Protesting Indians refuse to leave BIA building despite court order


Protesting Indians refuse to leave BIA building despite court order

Militant American Indian leaders, refusing to obey a court order to vacate Bureau of Indian Affairs (BIA) headquarters, armed themselves with makeshift weapons Friday night and vowed not to leave without a fight.

Given an hour's grace period to comply with the order, the several hundred Indian protesters occupying the building near the White House instead used the time to clear the quarters of women and children and set up barricades.

One leader, Dennis Banks of the American Indian Movement, exhorted what he called his "swiftest and strongest braves" to "do anything you have to do" to evade being taken away.

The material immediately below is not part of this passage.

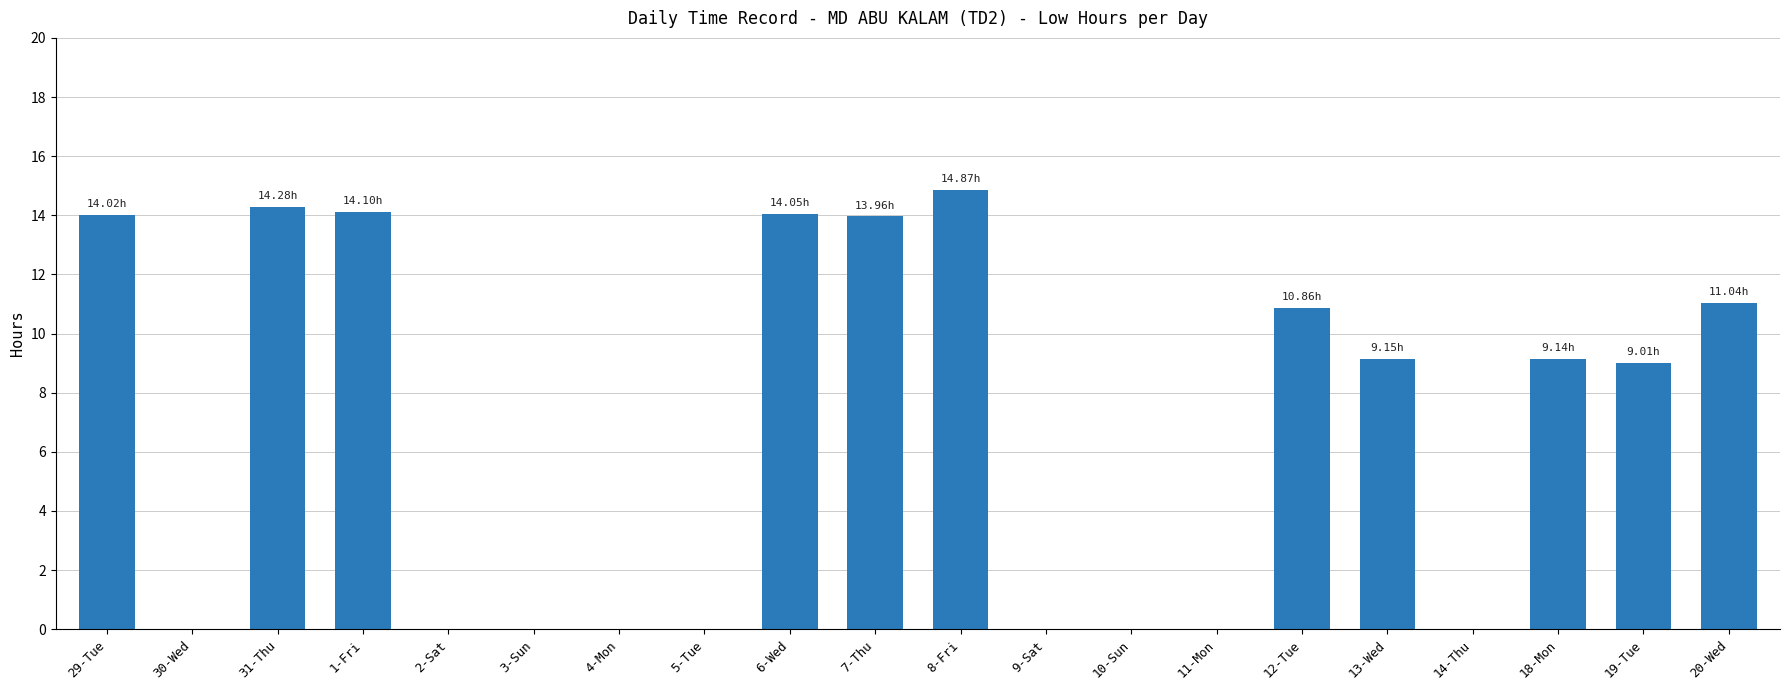

What is the maximum value shown in the chart?

14.9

The occupying force used broken-up furniture, electrical cable and any object at hand to barricade stairways and corridors in preparation to repulse the seige they expected. Many were armed with small missiles and sharp objects. At various times reporters spotted a gun or two. Federal authorities acting under Interior Department direction massed a strike force of U.S. marshals, metropolitan police, U.S. park police and officers of the Government Services Administration guard service.

Indian Commissioner Louis Bruce said he would stay in his office but added that he would not participate should any fighting take place between Indians and marshals.

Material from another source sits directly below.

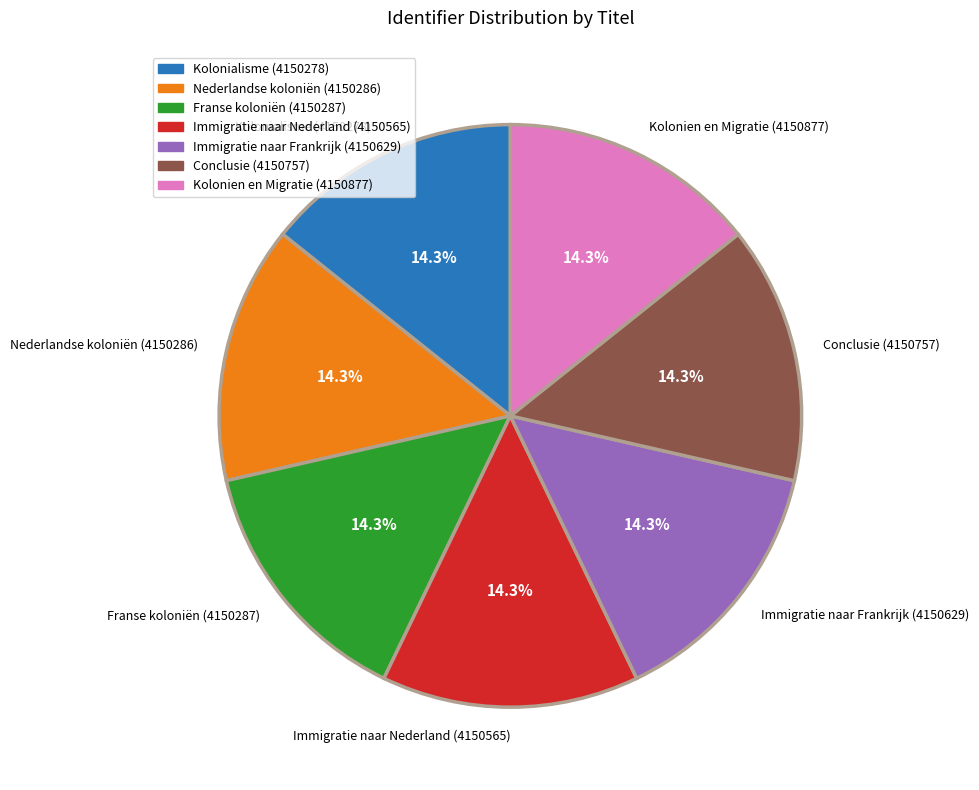

Is it true that Conclusie is 14% of the pie?

True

"i've [sic] been trying to stop this," Bruce said. "I was concerned about housing for all the people and I was hoping the group might decide to leave peacefully and maybe this might have brought about more services (for the Indians here)."

Earlier in the evening intensive efforts to negotiate a way out of the incipient confrontation apparently broke down. They included a conference at the White House with administration officials by lawyer Terrence Sidley, the attorney for the Native American Legal Defense and Educational Fund.

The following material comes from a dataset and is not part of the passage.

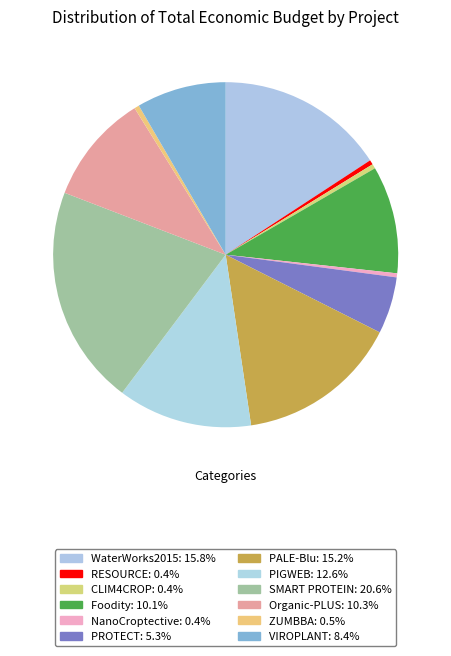

What percentage is the PROTECT slice, to the nearest percent?

5%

The immediate issue was whether the Indian group would leave the BIA building, which they had occupied for more than 24 hours, and accept alternate quarters the federal government said it would provide. While leaders at first agreed to go, they apparently became suspicious of the government's intentions and changed their minds.

The protest grew militant Thursday when the group, seeking to dramatize their demands for an overhaul of federal programs affecting their people, took over the five-story building and evicted its government worker occupants.

The Indians gathered In Washington for the Trail of Broken Treaties Caravan to dramatize what they called their fight for survival in white America.

One BIA official estimated there were about 400 protesters in the BIA building and outside on the lawn at noon yesterday. Officials said the demonstrators had caused about $250,000 damage to the building.